Preuve entre commerçants : La comptabilité régulièrement tenue fait pleine foi contre le cocontractant dont la comptabilité est irrégulière (CA. com. Casablanca 2025)
La comptabilité régulièrement tenue par un commerçant fait pleine foi contre le cocontractant dont la comptabilité est irrégulière.
Points clés
- Prévalence de la comptabilité régulière.
- Force probante contre une comptabilité irrégulière.

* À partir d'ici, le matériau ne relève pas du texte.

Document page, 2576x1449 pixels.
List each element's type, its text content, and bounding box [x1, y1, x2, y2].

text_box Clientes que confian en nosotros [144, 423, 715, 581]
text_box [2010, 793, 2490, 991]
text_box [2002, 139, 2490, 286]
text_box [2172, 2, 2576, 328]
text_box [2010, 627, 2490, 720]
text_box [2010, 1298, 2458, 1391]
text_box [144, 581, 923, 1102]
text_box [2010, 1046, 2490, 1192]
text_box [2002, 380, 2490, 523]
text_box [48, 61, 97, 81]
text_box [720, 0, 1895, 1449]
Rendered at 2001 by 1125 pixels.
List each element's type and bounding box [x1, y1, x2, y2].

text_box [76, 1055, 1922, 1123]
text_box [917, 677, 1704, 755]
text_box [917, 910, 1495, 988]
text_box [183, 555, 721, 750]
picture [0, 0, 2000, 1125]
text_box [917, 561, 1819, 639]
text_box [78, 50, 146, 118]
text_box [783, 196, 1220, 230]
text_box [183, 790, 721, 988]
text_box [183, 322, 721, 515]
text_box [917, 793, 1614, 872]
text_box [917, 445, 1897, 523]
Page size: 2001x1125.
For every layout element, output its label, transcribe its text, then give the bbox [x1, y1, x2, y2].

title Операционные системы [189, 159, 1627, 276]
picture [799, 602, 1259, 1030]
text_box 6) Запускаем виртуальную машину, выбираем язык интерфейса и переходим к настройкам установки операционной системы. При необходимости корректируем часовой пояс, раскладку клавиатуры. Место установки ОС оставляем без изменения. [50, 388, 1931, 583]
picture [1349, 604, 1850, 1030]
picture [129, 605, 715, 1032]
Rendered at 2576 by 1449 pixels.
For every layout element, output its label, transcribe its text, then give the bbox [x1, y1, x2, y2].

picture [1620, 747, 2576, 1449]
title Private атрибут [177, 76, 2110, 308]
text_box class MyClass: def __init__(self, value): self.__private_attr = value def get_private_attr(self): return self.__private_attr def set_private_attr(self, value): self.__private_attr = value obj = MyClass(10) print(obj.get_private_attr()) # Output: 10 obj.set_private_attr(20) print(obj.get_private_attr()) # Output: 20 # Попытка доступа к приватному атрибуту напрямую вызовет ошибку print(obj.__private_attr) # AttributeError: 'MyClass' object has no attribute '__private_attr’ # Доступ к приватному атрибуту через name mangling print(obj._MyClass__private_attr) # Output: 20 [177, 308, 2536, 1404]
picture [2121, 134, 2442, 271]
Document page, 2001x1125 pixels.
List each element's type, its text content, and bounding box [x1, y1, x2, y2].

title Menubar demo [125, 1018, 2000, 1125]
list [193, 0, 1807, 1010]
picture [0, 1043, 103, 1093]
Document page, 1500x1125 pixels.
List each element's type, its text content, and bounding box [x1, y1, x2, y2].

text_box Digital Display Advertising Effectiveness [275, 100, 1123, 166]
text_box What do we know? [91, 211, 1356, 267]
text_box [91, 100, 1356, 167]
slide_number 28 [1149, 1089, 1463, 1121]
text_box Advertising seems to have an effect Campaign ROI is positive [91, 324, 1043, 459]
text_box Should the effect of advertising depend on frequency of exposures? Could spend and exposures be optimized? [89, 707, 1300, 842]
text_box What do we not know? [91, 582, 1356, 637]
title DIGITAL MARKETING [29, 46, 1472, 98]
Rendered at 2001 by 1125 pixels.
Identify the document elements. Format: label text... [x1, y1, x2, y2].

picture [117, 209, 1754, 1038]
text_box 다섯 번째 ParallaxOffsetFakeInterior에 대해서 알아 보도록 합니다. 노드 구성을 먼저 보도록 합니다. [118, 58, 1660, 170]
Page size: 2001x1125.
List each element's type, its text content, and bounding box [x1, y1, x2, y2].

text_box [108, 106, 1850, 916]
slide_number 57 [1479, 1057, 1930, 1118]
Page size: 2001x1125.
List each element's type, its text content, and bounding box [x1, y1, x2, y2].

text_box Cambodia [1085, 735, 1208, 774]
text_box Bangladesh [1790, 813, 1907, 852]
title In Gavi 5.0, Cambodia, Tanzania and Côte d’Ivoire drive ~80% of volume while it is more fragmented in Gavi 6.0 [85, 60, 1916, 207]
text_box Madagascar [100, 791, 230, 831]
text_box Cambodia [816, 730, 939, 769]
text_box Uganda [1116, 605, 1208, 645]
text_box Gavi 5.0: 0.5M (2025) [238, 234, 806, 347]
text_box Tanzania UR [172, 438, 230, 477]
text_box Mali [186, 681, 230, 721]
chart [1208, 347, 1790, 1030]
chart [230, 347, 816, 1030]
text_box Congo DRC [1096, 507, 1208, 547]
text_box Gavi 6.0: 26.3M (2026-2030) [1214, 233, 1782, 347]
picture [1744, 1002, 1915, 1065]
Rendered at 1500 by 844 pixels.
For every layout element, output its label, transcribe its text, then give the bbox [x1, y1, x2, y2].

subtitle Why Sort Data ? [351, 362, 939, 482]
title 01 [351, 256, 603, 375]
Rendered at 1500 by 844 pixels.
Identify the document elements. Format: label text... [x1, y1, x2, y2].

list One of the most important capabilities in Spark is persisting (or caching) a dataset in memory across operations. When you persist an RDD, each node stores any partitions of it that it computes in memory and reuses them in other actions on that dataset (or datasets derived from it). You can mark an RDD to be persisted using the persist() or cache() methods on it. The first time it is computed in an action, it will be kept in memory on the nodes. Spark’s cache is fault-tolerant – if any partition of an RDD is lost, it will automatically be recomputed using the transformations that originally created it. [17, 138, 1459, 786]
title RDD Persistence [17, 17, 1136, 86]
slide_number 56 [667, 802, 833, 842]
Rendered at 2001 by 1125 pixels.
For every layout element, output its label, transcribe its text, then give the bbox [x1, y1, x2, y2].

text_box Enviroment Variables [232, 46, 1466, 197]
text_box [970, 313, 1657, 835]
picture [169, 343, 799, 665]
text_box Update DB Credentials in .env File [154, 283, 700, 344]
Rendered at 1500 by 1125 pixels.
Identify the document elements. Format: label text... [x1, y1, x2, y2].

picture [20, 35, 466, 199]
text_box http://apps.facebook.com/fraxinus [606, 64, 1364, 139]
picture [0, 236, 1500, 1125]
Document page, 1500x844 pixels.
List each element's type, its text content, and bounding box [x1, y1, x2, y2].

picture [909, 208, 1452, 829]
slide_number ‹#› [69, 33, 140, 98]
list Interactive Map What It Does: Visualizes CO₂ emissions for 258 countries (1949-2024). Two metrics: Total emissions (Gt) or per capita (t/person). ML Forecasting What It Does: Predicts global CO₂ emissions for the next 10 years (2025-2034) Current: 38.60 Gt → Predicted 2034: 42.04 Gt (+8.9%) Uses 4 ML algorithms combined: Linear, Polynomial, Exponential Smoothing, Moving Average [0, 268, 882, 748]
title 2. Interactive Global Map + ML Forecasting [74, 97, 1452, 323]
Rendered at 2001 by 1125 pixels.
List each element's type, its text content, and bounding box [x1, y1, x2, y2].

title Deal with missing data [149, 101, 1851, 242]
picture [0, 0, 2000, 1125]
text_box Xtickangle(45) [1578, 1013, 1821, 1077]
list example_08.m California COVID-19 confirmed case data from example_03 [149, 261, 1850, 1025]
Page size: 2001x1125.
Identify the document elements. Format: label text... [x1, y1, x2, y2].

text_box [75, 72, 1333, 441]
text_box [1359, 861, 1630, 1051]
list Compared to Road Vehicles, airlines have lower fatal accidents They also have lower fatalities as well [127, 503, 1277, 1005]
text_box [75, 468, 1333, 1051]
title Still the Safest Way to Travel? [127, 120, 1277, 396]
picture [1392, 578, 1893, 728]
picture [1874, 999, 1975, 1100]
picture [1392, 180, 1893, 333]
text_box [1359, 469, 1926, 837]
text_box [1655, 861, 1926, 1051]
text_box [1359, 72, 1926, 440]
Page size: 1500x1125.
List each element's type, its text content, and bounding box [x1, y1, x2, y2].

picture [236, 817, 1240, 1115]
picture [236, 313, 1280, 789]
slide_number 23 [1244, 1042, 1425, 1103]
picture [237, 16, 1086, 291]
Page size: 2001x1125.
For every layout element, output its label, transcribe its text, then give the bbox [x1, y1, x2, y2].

- Encouragement à la bonne tenue des registres commerciaux.
Résumé
Cette décision de la Cour d'Appel de Commerce de Casablanca établit un principe fondamental en matière de preuve entre commerçants. Elle stipule que la comptabilité tenue de manière régulière par un commerçant a une force probante supérieure et fait pleine foi contre un cocontractant dont la comptabilité est jugée irrégulière. Cela renforce la fiabilité des documents comptables conformes aux normes légales et encourage la bonne tenue des registres commerciaux, impactant directement les litiges commerciaux.
Texte
La cour d'appel de commerce se prononce sur la force probante des écritures comptables et sur les conditions de la reconduction tacite d'un contrat de transport à durée déterminée. Le tribunal de commerce avait rejeté la demande en paiement du prestataire, estimant la créance insuffisamment prouvée. L'appelant soutenait que la régularité de sa propre comptabilité suffisait à établir son droit et que la poursuite des paiements par le débiteur au-delà du terme valait reconduction du contrat. La cour retient qu'en application du principe de la liberté de la preuve en matière commerciale, la comptabilité régulièrement tenue par un commerçant fait foi contre un autre commerçant dont les propres écritures sont jugées irrégulières. Elle écarte par ailleurs l'argument tiré de la résiliation d'un contrat liant le débiteur à un tiers, jugeant cette circonstance inopposable au créancier en vertu du principe de l'effet relatif des conventions. La cour considère en outre que la continuation des versements par le débiteur après l'échéance contractuelle constitue une présomption de reconduction tacite de l'accord, faute pour ce dernier de prouver que ces paiements se rapportaient à une autre cause. Le jugement est donc infirmé et la cour, statuant à nouveau, condamne le débiteur au paiement du solde résultant des écritures comptables du créancier.